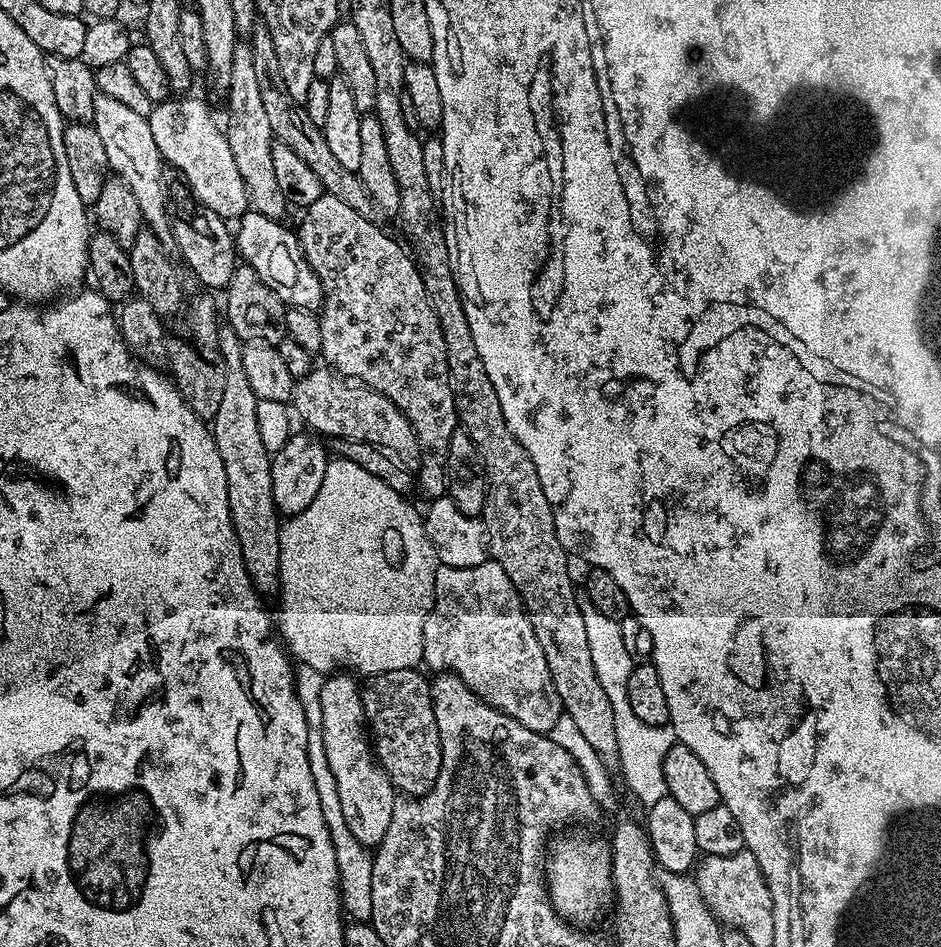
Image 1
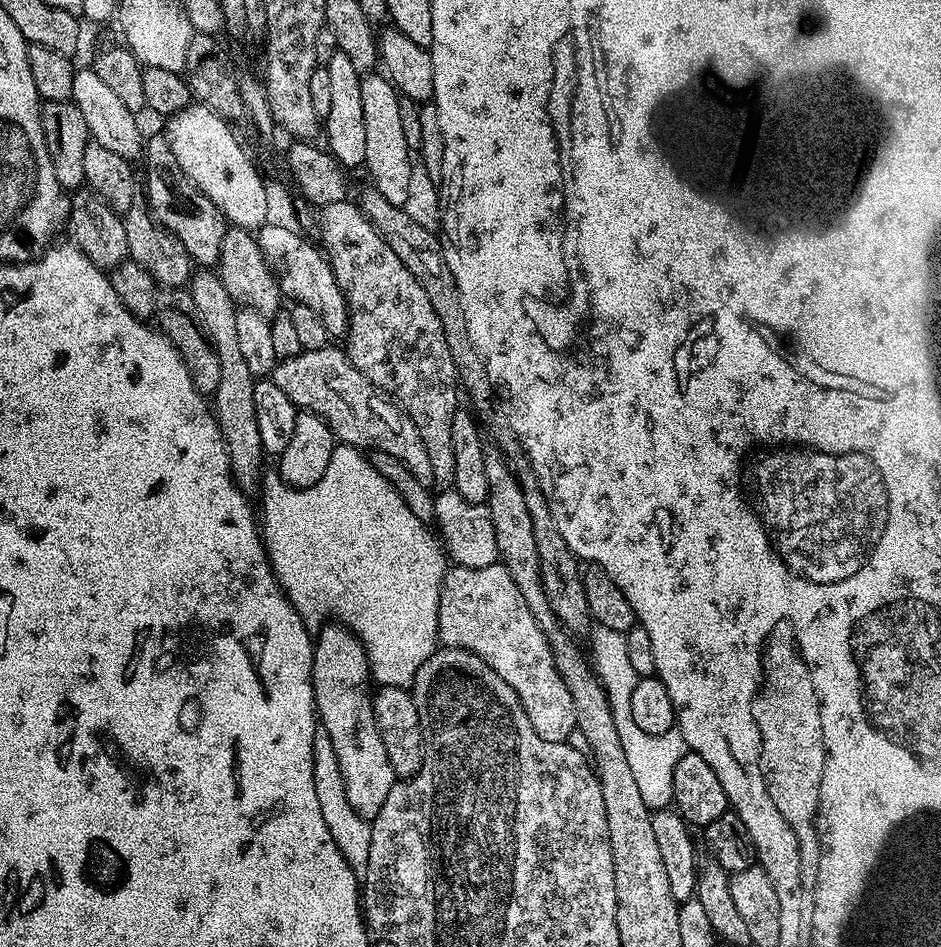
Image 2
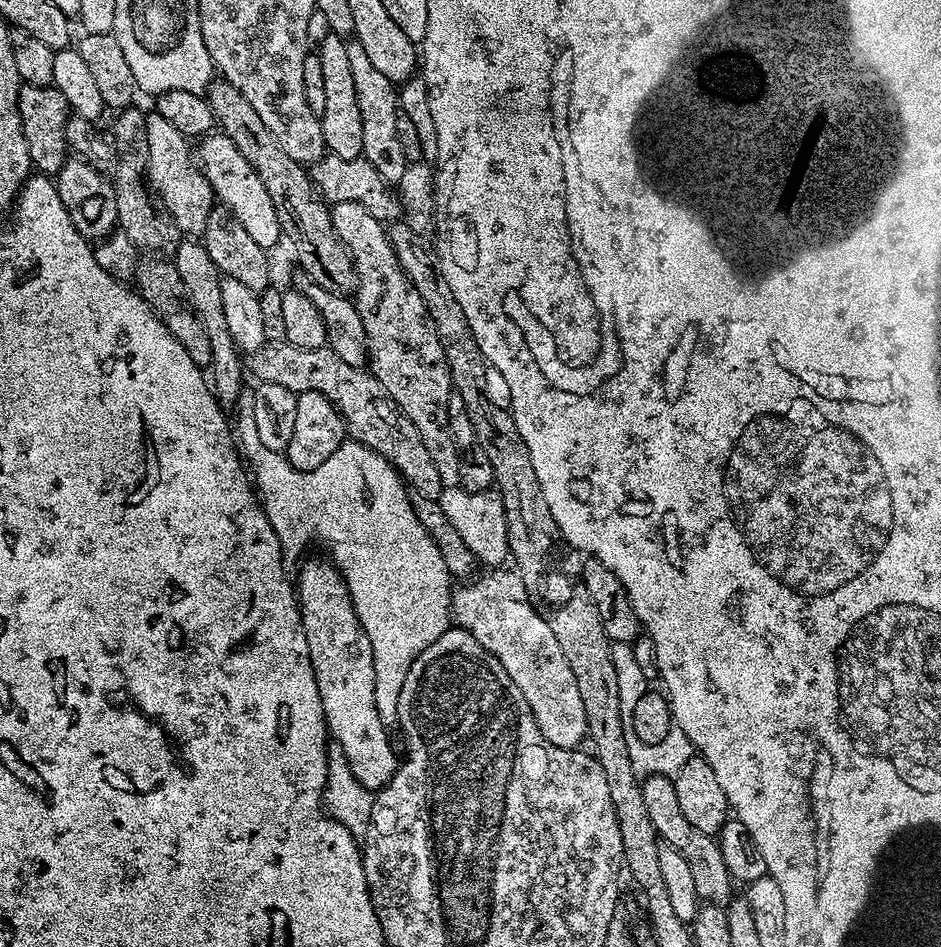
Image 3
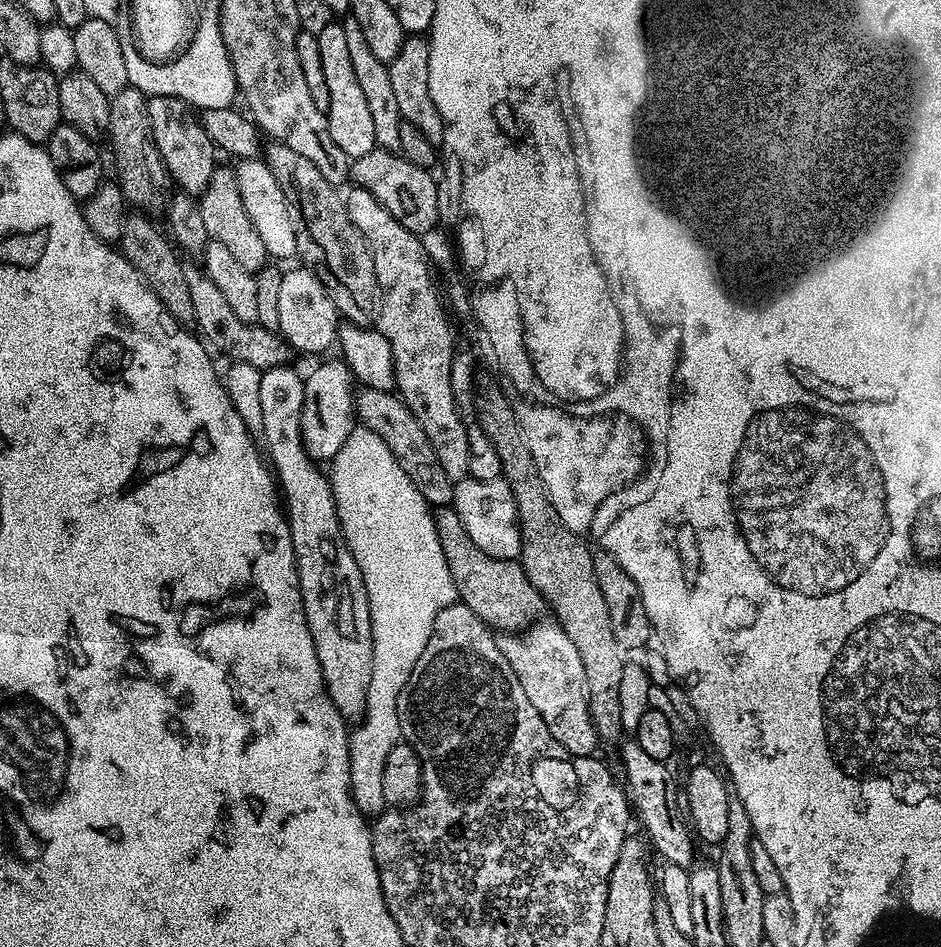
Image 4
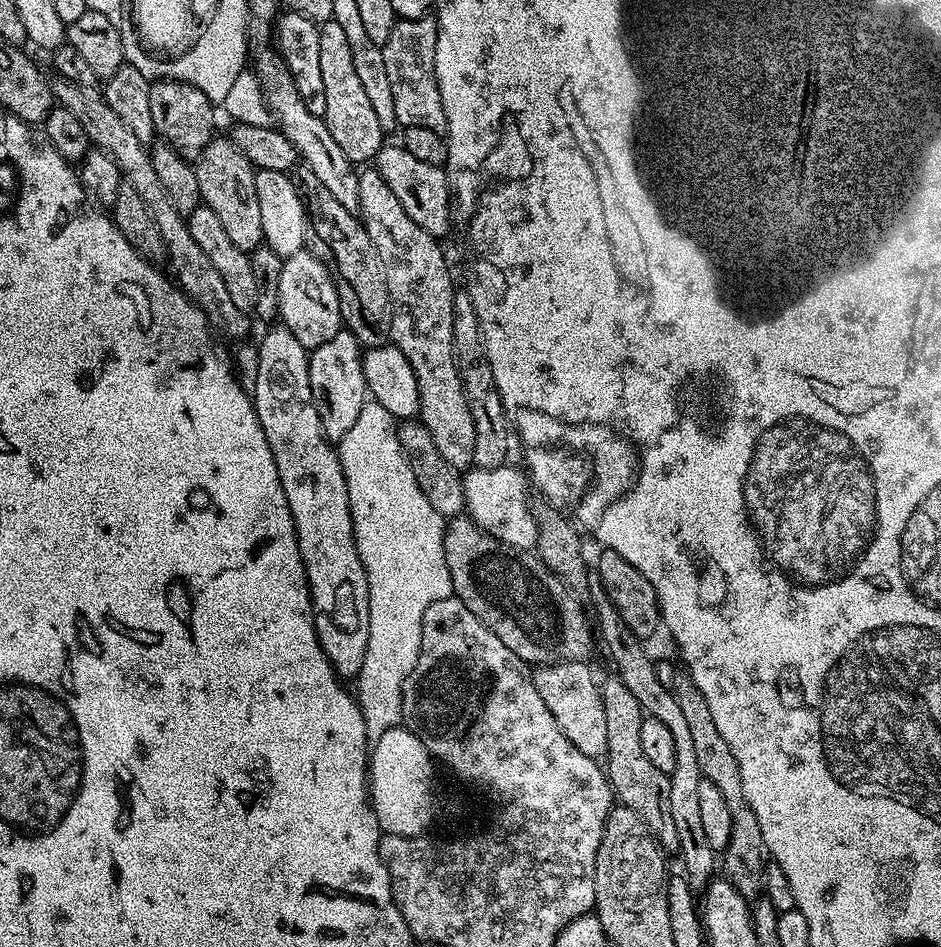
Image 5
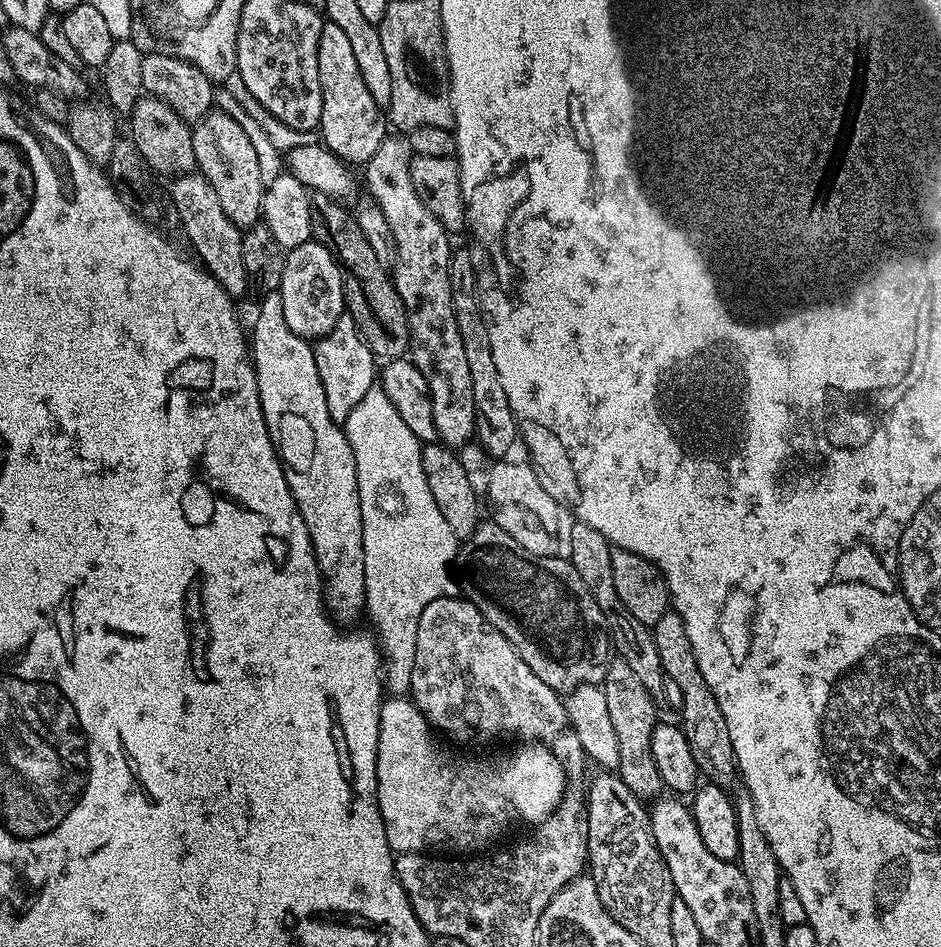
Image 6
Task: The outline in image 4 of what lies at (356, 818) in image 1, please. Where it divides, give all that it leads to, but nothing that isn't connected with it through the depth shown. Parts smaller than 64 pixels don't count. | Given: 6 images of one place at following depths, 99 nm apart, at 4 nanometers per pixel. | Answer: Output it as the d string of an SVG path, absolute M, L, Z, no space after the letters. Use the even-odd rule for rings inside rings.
M284 472L278 476L278 488L286 505L290 538L296 555L298 582L302 590L302 606L306 610L306 622L310 626L310 638L314 638L318 662L322 666L324 685L345 721L359 721L366 710L366 694L370 686L370 674L374 670L370 602L362 570L358 570L358 562L354 562L354 554L350 546L346 546L346 538L342 534L331 479L320 472Z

THE PROBLEM:
Each record above should be copied character for character, with pictures dropped.

SOLUTION TO THE EXERCISE:
Image 1
Image 2
Image 3
Image 4
Image 5
Image 6
Task: The outline in image 4 of what lies at (356, 818) in image 1, please. Where it divides, give all that it leads to, but nothing that isn't connected with it through the depth shown. Parts smaller than 64 pixels don't count. | Given: 6 images of one place at following depths, 99 nm apart, at 4 nanometers per pixel. | Answer: Output it as the d string of an SVG path, absolute M, L, Z, no space after the letters. Use the even-odd rule for rings inside rings.
M284 472L278 476L278 488L286 505L290 538L296 555L298 582L302 590L302 606L306 610L306 622L310 626L310 638L314 638L318 662L322 666L324 685L345 721L359 721L366 710L366 694L370 686L370 674L374 670L370 602L362 570L358 570L358 562L354 562L354 554L350 546L346 546L346 538L342 534L331 479L320 472Z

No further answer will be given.